El final de la Diada
El bloque independentista en Cataluña se ha animado en los dos últimos días. La Asamblea Nacional Catalana, la ANC, trabaja a destajo. Como ocurre cada año, los que quieren participar en los distintos tramos de la manifestación independentista, el 11 de septiembre, se movilizan en el último momento. Los soberanistas, que viven a golpe de emociones, pretenden que la fiesta no decaiga, pero cada vez resulta más evidente que el independentismo deberá asumir la realidad, y que, si realmente desea un estado propio, deberá trabajar a medio y largo plazo.
Lo que ha ocurrido, en todo caso, es que estamos ante el final de la Diada Nacional de Catalunya, si entendemos que con el término «Nacional» se incluye a todos los ciudadanos. Las senyeras apenas se ven en el paisaje catalán, y la estelada se identifica con ‘lo catalán’, con los valores de un país que quiere seguir siéndolo. Pero todos esos ciudadanos que se concentrarán en las calles de Barcelona, Berga, Salt, Lleida y Tarragona forman una parte importante, pero una parte de la sociedad catalana. Sin embargo, han cooartado al resto para que se sigan identificando con la Diada.
● ● ● ●
→ **Enunciado 1**:
Resume en forma de lista el párrafo del texto sobre la Diada que empieza por «El bloque independentista en Cataluña», conservando sus datos principales.
→ **Enunciado 2**:
Prosigue el texto sobre el final de la Diada a partir de su última frase.
Las entradas no hacen falta.

→ **Datos extraídos**:
● ● ● ●
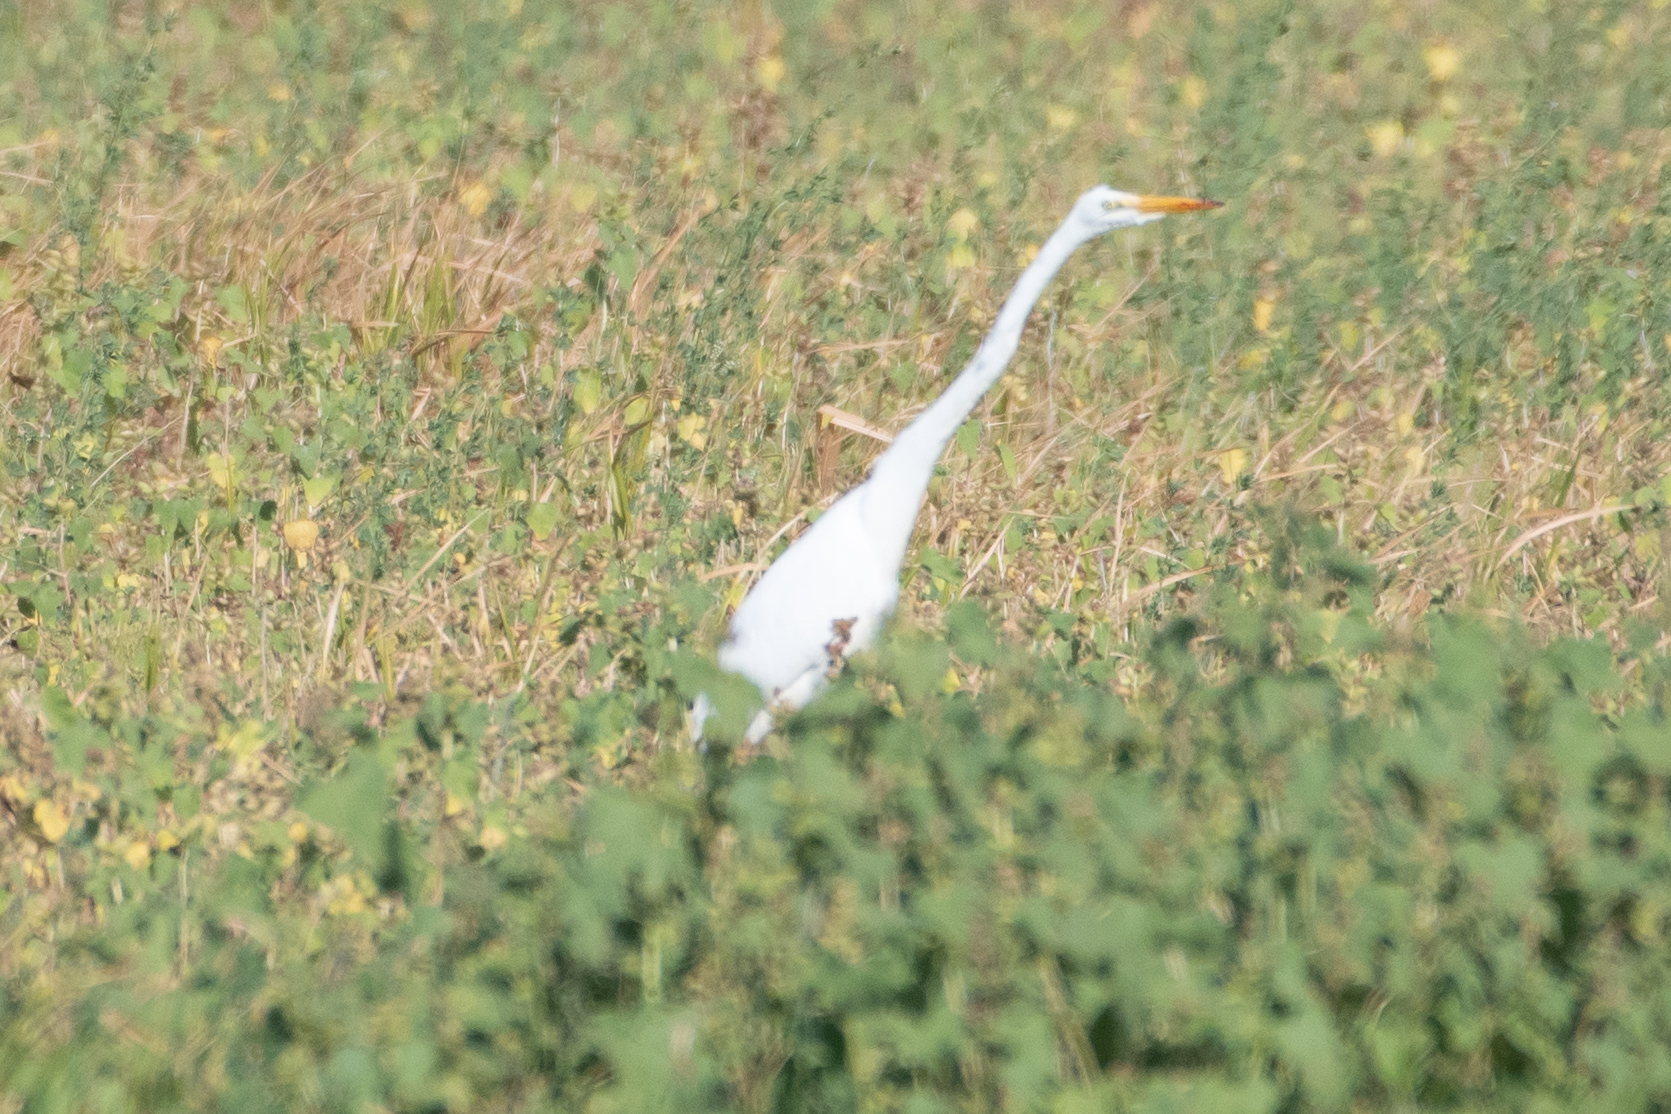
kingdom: Animalia
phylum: Chordata
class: Aves
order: Pelecaniformes
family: Ardeidae
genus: Ardea
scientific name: Ardea alba
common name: Great egret
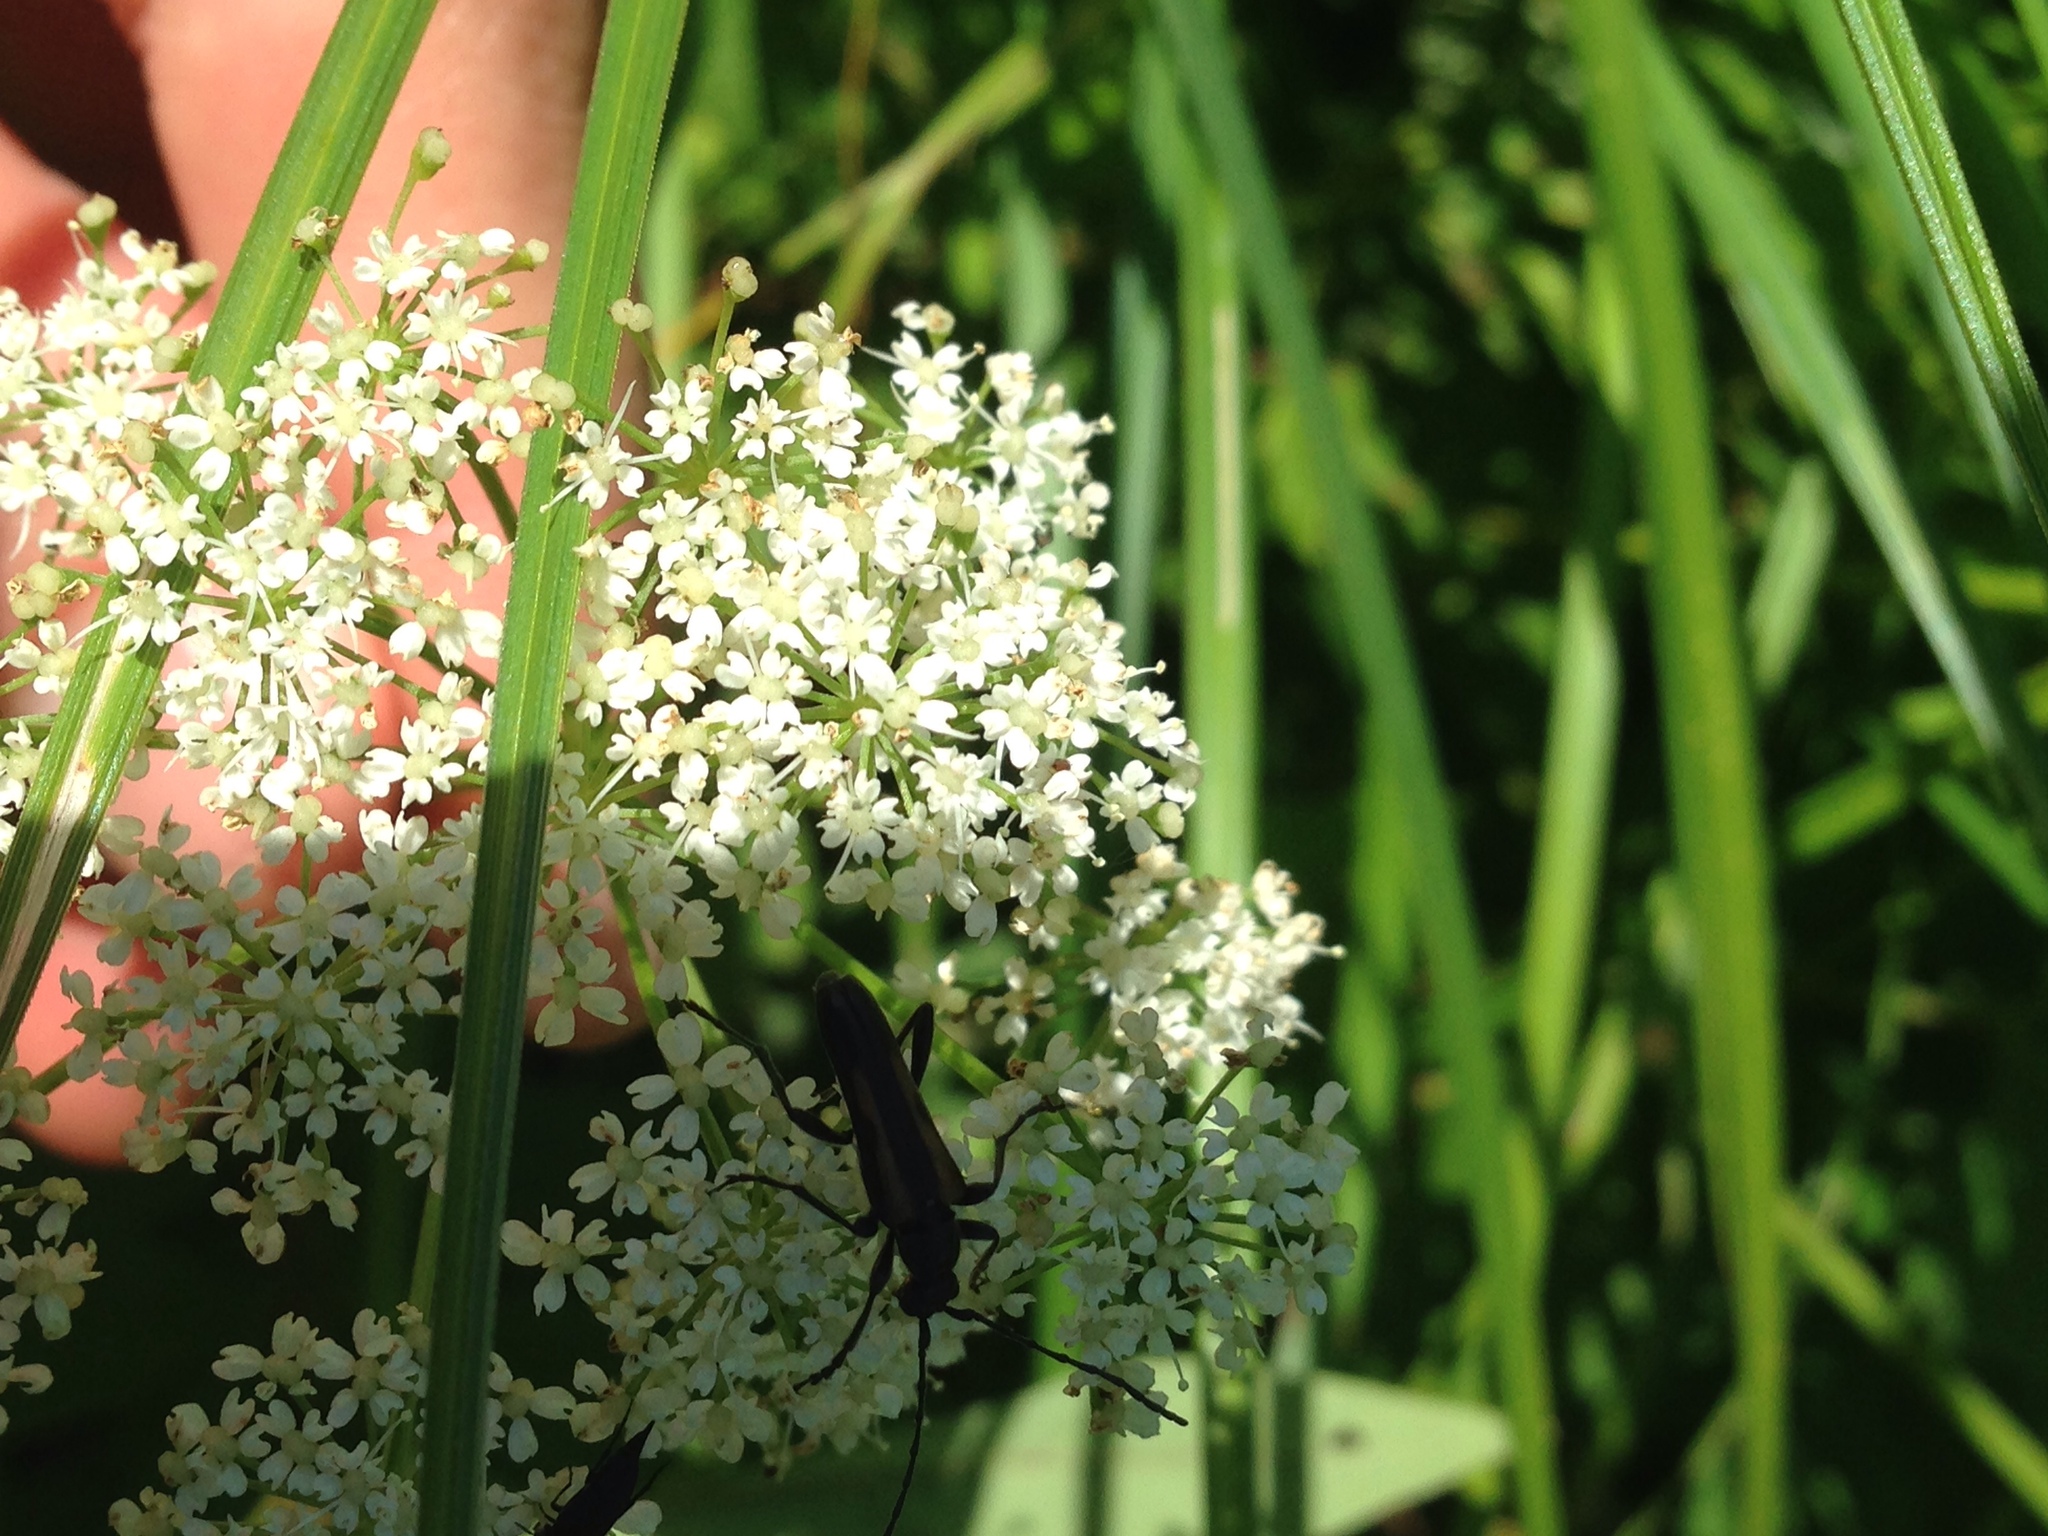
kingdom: Animalia
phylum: Arthropoda
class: Insecta
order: Coleoptera
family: Cerambycidae
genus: Strangalepta
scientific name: Strangalepta abbreviata
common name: Strangalepta flower longhorn beetle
● ● ● ●
→ **Respuesta 1**:
- El bloque independentista en Cataluña se ha animado en los dos últimos días.
- La Asamblea Nacional Catalana (ANC) trabaja a destajo.
- Como cada año, quienes quieren participar en los distintos tramos de la manifestación del 11 de septiembre se movilizan en el último momento.
- Los soberanistas, que viven a golpe de emociones, pretenden que la fiesta no decaiga.
- Cada vez resulta más evidente que el independentismo deberá asumir la realidad y que, si desea un estado propio, tendrá que trabajar a medio y largo plazo.

→ **Respuesta 2**:
Lo que se está produciendo en Cataluña no es una crisis de convivencia, como se ha llegado a apuntar, incluso por miembros del Gobierno del PP. Pero sí se trata de la evidencia de dos mundos distintos, con cosmovisiones diferentes. Y no se debe dividir, como ha trazado el bloque soberanista, entre independentistas y unionistas, sino entre los partidos de la independencia, y el resto de ciudadanos, que tienen diferentes ideas y defienden proyectos políticos distintos para Cataluña.
Desde las series de televisión, los programas informativos, los espacios de ocio, las aficiones de fin de semana, todo se ha identificado con mundos distintos, que viven de espaldas. El bloque soberanista no quiere asumir esa realidad. Vive con su propio juguete. Las conversaciones en vacaciones, las bromas sobre determinados personajes, las preocupaciones sobre el futuro inmediato, todo pasa por un código que conoce y domina el independentismo.
Eso ha reducido el terreno de juego en Cataluña, y agranda la distancia con el resto de España, lo que complicará las cosas a corto y medio plazo para establecer algún tipo de diálogo. Porque, ¿qué propuesta por parte del Estado, que sigue sin gobierno, podría acercar las cosas?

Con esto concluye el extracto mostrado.